Although the House bill's language will not technically become part of the health care overhaul (HR 3962) that passed Nov. 7, it is a critical part of the broader health care picture.

"This is not a mere problem with mere budgeting," said Democrat Henry A. Waxman of California, the chairman of the House Energy and Commerce Committee. "It's a kitchen table problem for America's seniors and for the physicians who are partners in the Medicare program."

But Republicans said the measure would only add to the nation's deficit.

"The issue here is twofold," said Minority Leader John A. Boehner of Ohio. "One is that the proposal will not fix the problems that docs have in terms of their reimbursement down the road. It is a flawed formula that is not eliminated in this proposal. Secondly, it's going to add some $250 billion worth of debt put onto the backs of our kids and grandkids."

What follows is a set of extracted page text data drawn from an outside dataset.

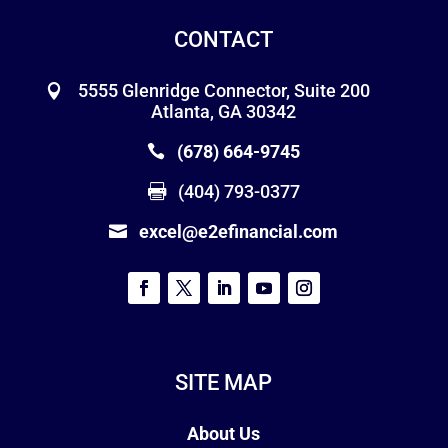
CONTACT
5555 Glenridge Connector, Suite 200
Atlanta, GA 30342
(678) 664-9745
(404) 793-0377
excel@e2efinancial.com
SITE MAP
About Us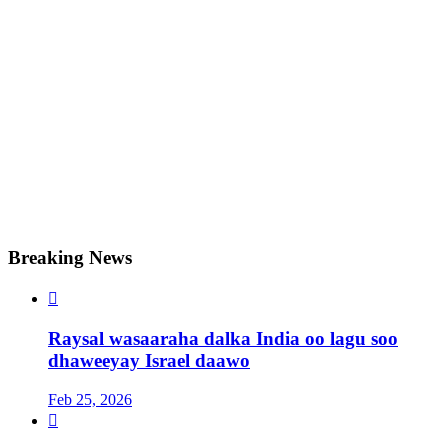
Breaking News

Raysal wasaaraha dalka India oo lagu soo
dhaweeyay Israel daawo
Feb 25, 2026
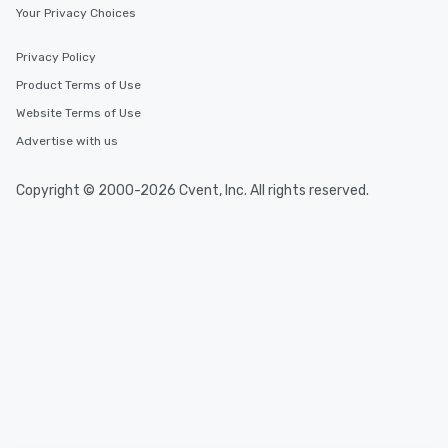
Your Privacy Choices
Privacy Policy
Product Terms of Use
Website Terms of Use
Advertise with us
Copyright © 2000-2026 Cvent, Inc. All rights reserved.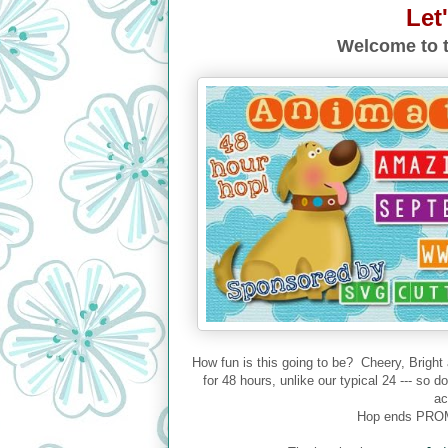
Let
Welcome to t
How fun is this going to be? Cheery, Bright
for 48 hours, unlike our typical 24 --- so 
ac
Hop ends PROM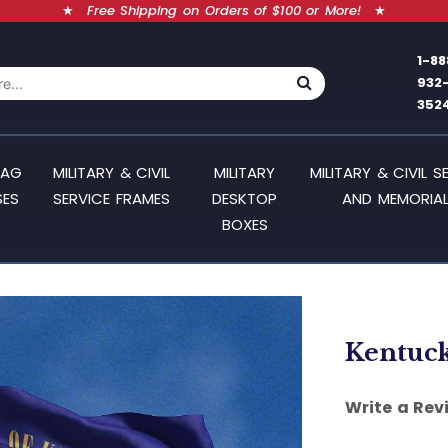
★
Free Shipping on Orders of $100 or More!
★
1-88
932
352
LAG
MILITARY & CIVIL
MILITARY
MILITARY & CIVIL S
SES
SERVICE FRAMES
DESKTOP
AND MEMORIAL
BOXES
Kentucky
Write a Rev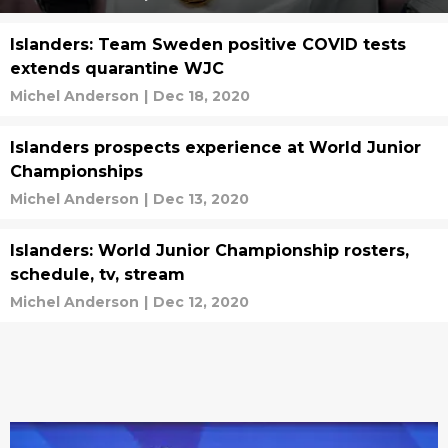
Islanders: Team Sweden positive COVID tests
extends quarantine WJC
Michel Anderson
|
Dec 18, 2020
Islanders prospects experience at World Junior
Championships
Michel Anderson
|
Dec 13, 2020
Islanders: World Junior Championship rosters,
schedule, tv, stream
Michel Anderson
|
Dec 12, 2020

Joe L. Barton of Texas, the ranking Republican on the Energy and Commerce panel, said the bill was "nothing more than a political payoff to the American Medical Association" for the group's support of the House health care overhaul.

According to the Congressional Budget Office, the House bill would cost $210 billion over a decade. The spending is not offset in the measure, but provisions of the fiscal 2010 budget resolution (S Con Res 13) would prevent the measure from violating pay-as-you-go rules.

The rule governing floor debate of the measure provided for the incorporation of another bill (HR 2920) upon passage. The added language would make pay-as-you-go budget policies statutory, meaning that most new spending would have to be offset. The language provides exemptions for certain policy areas, however, including legislation regarding physician payments.

Adding the language to the doctor bill was a requirement for winning the support of fiscally conservative "Blue Dog" Democrats.